Segment Start: DATASET
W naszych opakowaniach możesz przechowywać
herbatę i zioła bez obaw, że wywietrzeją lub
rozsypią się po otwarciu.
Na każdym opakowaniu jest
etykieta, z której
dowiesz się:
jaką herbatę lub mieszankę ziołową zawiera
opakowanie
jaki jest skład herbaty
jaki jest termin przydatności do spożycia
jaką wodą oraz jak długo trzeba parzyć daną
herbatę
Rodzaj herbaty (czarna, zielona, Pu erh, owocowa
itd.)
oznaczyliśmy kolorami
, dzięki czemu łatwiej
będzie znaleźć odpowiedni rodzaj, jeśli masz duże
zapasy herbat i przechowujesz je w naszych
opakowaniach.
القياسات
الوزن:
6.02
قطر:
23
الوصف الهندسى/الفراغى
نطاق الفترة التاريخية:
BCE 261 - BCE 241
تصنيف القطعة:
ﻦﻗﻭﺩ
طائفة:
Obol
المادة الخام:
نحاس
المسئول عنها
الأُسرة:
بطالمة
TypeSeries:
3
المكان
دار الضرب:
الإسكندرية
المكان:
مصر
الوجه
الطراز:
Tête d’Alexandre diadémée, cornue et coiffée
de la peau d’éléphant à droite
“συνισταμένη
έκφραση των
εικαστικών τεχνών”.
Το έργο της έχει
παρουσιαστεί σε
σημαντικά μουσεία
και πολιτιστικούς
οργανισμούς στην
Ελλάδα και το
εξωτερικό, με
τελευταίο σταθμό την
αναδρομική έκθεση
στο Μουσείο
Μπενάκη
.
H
Segment End: DATASET
WHAT IS NEEDED >> Please convert the data above into a JSON list of strings, with one string for each line and any blank lines omitted.

SOLUTION TO THIS PROBLEM >>
[
  "W naszych opakowaniach możesz przechowywać",
  "herbatę i zioła bez obaw, że wywietrzeją lub",
  "rozsypią się po otwarciu.",
  "Na każdym opakowaniu jest",
  "etykieta, z której",
  "dowiesz się:",
  "jaką herbatę lub mieszankę ziołową zawiera",
  "opakowanie",
  "jaki jest skład herbaty",
  "jaki jest termin przydatności do spożycia",
  "jaką wodą oraz jak długo trzeba parzyć daną",
  "herbatę",
  "Rodzaj herbaty (czarna, zielona, Pu erh, owocowa",
  "itd.)",
  "oznaczyliśmy kolorami",
  ", dzięki czemu łatwiej",
  "będzie znaleźć odpowiedni rodzaj, jeśli masz duże",
  "zapasy herbat i przechowujesz je w naszych",
  "opakowaniach.",
  "القياسات",
  "الوزن:",
  "6.02",
  "قطر:",
  "23",
  "الوصف الهندسى/الفراغى",
  "نطاق الفترة التاريخية:",
  "BCE 261 - BCE 241",
  "تصنيف القطعة:",
  "ﻦﻗﻭﺩ",
  "طائفة:",
  "Obol",
  "المادة الخام:",
  "نحاس",
  "المسئول عنها",
  "الأُسرة:",
  "بطالمة",
  "TypeSeries:",
  "3",
  "المكان",
  "دار الضرب:",
  "الإسكندرية",
  "المكان:",
  "مصر",
  "الوجه",
  "الطراز:",
  "Tête d’Alexandre diadémée, cornue et coiffée",
  "de la peau d’éléphant à droite",
  "“συνισταμένη",
  "έκφραση των",
  "εικαστικών τεχνών”.",
  "Το έργο της έχει",
  "παρουσιαστεί σε",
  "σημαντικά μουσεία",
  "και πολιτιστικούς",
  "οργανισμούς στην",
  "Ελλάδα και το",
  "εξωτερικό, με",
  "τελευταίο σταθμό την",
  "αναδρομική έκθεση",
  "στο Μουσείο",
  "Μπενάκη",
  ".",
  "H"
]